A primary source of the relaxing sensation is sound. However, not everyone in a group is likely to find a particular sound equally relaxing, and there’s no magic frequency or other sound property that triggers ASMR, Richard tells Popular Mechanics in an email. Instead, it’s about the individual. “This could be a simple biological reason, such as some people have different gene sequences that make them more sensitive to oxytocin or other brain chemicals that are involved in their responses to sounds. Alternatively, this could be due to a life experience, cultural influences, or even a current mindset that affects their ability to be relaxed by a specific sound at that moment.” So far, we don’t know why the same sounds elicit different responses among people, but there are bound to be multiple causes, researchers say.

Hate ASMR? Blame Misophonia

Take the disgust some people feel at hearing someone chewing. In the YouTube community, it’s easy to find videos that include eating sounds to trigger ASMR. (Personally, I’m one of the people who can’t stand it, so I stay away from those videos). It could be that people who are sensitive to the positive affects of ASMR are also sensitive enough in many cases to misophonia, a negative emotional response to some sounds, typically chewing, slurping, and snoring. Misophonia causes a person to feel intense irritation, even anger, and a desire to escape when they hear such sounds. Essentially, it’s the opposite of ASMR. Yet Poerio and other researchers have found that those likely to experience misophonia are also likely to experience ASMR, and vice versa.

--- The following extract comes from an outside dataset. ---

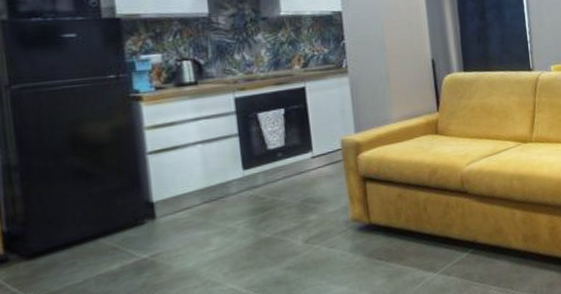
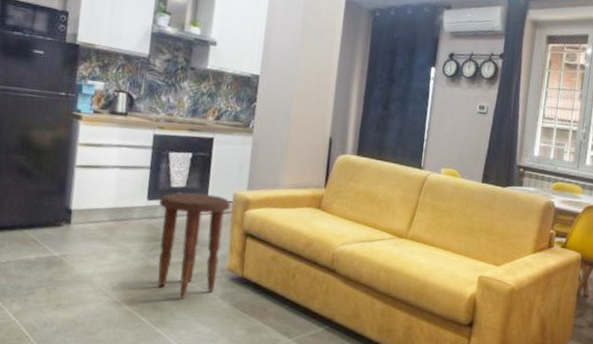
side table: none [258,146,342,264] -> present [157,192,231,298]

A study Poerio co-authored in March 2022 studied 648 people in Japan and revealed that about 20 percent of them experienced ASMR. Researchers also saw a notable overlap of 52 percent between participants who had ASMR sensations and also had synesthesia (experiencing a sensory perception through stimulation of an unrelated sense). And the study found that synesthesia is up to four times as common among ASMR responders (22 percent) as among non-responders (5 percent). This relationship is yet to be further explored, says Peoria. The study was published on the preprint site ResearchSquare.

Mirror Touch Sensations

Photo credit: Ilka & Franz - Getty Images
Photo credit: Ilka & Franz - Getty Images


Poerio just released a study in August 2022 looking at the prevalence of related mirror touch sensations. “So mirror touch is essentially, when, if you see somebody being touched, it feels like you’re being touched too,” she explains. “And what we find is that people with ASMR are more likely to experience mirror touch sensations, and there also is a higher prevalence of mirror touch synesthesia in an ASMR population.” A person with synesthesia in this case would see someone being patted on the head and feel the sensation of their own head being patted.

“Often people forget that touch itself is a very strong ASMR trigger. One working hypothesis we have is that what [videos showing touch or having certain types of sounds] might be doing is allowing people to experience tactile stimulation in the absence of actual touch,” Poerio says. “So sound feels like touch to people, and that touch is soothing.” Decades of research show that since infancy, specific forms of of touch are healthy for emotional health, like hugging or having your hair played with, she adds.

It’s still unknown why some people experience ASMR and others don’t. And why do some people get more benefit from that than others, such as stress relief? There might be developmental origins associated with how you were soothed as a child by caregivers, Poerio thinks.

One other odd feature of ASMR is that videos can create more tingles than similar, real-life experiences. “Curiously, some people experience stronger ASMR from videos, and others report experiencing stronger ASMR from real-life moments,” Richard says.

While ASMR is still mysterious, one thing is clear: researchers have no shortage of questions to explore in their quest to explain its workings in the human mind and body.